"As big data transforms our lives — optimizing, improving, making more efficient, and capturing benefits — what role is left for intuition, faith, uncertainty, and originality?
"If big data teaches us anything, it is that just acting better, making improvements — without deeper understanding — is often good enough. Continually doing so is virtuous. Even if you don't know why your efforts work as they do, you're generating better outcomes than you would by not making such efforts. [Mike] Flowers and his 'kids' in New York may not embody the enlightenment of the sages, but they do save lives.
"Big data is not an ice-cold world of algorithms and automatons. There is an essential role for people, with all our foibles, misperceptions and mistakes, since these traits walk hand in hand with human creativity, instinct, and genius. The same messy mental processes that lead to our occasional humiliation or wrongheadedness also give rise to successes and stumbling upon our greatness. This suggests that, just as we're learning to embrace messy data because it serves a larger purpose, we ought to welcome the inexactitude that is part of what it means to be human. After all, messiness is an essential property of both the world and our minds; in both cases, we only benefit by accepting it and applying it.
"In a world in which data informs decisions, what purpose remains for people, or for intuition and going against the facts? If everyone appeals to the data and harnesses big-data tools, perhaps what becomes the central point of differentiation is unpredictability: the human element of instinct, risk-taking, accident, and error.
"If so, then there will be a special need to carve out a place for the human: to reserve space for intuition, common sense, and serendipity to ensure that they are not crowded out by data and machine-made answers. What is greatest about human beings is precisely what the algorithms and silicon chips don't reveal, what they can't reveal because it can't be captured in data. It is not the 'what is,' but the 'what is not': the empty space, the cracks in the sidewalk, the unspoken and the not-yet -thought.
"This has important implications for the notion of progress in society. Big data enables us to experiment faster and explore more leads. These advantages should produce more innovation.
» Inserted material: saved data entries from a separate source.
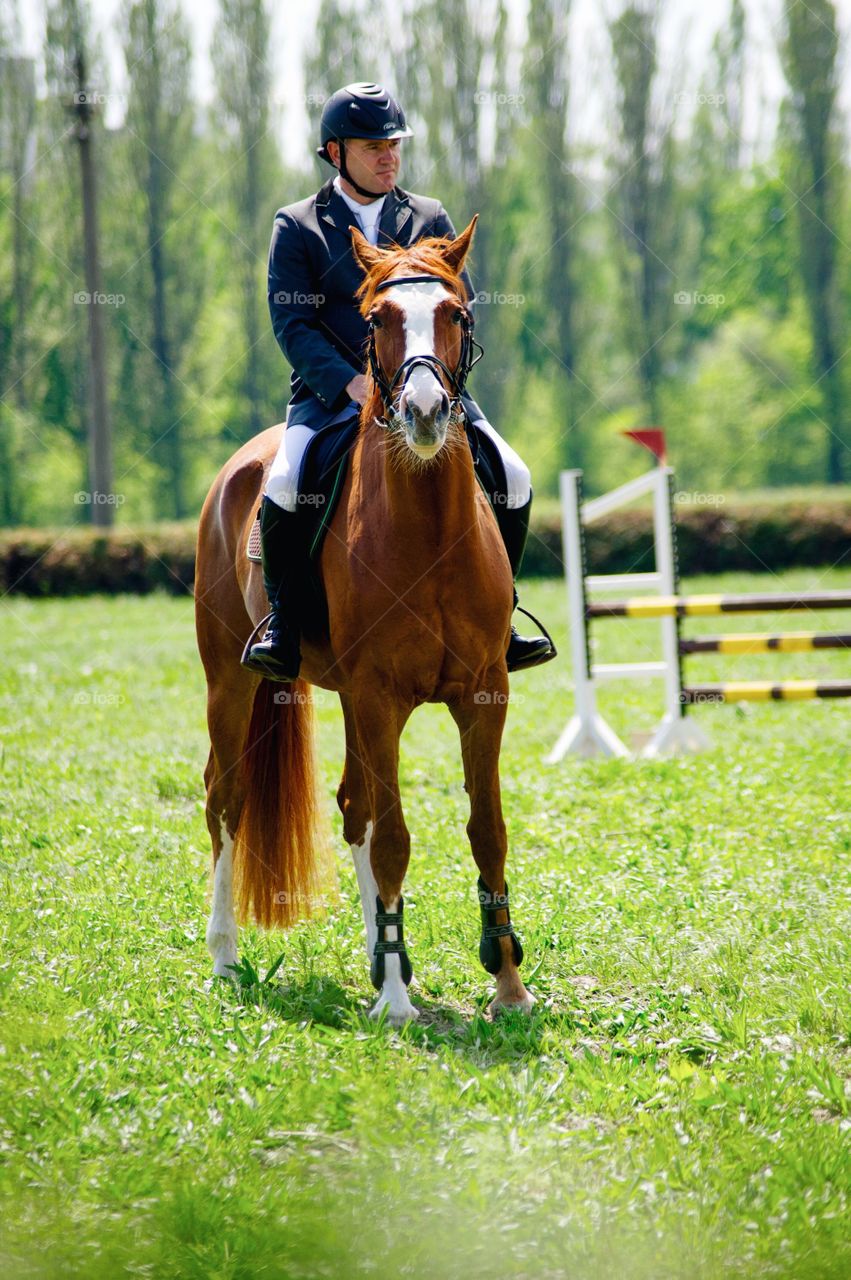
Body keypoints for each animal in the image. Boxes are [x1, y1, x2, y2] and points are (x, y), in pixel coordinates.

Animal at [195, 217, 534, 1018]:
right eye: (376, 318)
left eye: (457, 314)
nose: (424, 413)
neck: (429, 526)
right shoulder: (380, 697)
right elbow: (395, 838)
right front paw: (396, 1004)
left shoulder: (484, 693)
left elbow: (486, 829)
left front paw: (506, 983)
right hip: (232, 680)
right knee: (226, 798)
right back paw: (226, 959)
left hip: (344, 695)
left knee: (353, 805)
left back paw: (382, 956)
But the spark of invention becomes what the data does not say. That is something that no amount of data can ever confirm or corroborate, since it has yet to exist. If Henry Ford had queried big-data algorithms for what his customers wanted, they would have replied 'a faster horse' (to rephrase his famous saying). In a world of big data, it is our most human traits that will need to be fostered — our creativity, intuition, and intellectual ambition — since our ingenuity is the source of our progress.
"Big data is a resource and a tool. It is meant to inform, rather than explain; it points us toward understanding, but it can still lead to misunderstanding, depending on how well or poorly it is wielded. And however dazzling we find the power of big data to be, we must never let its seductive glimmer blind us to its inherent imperfections."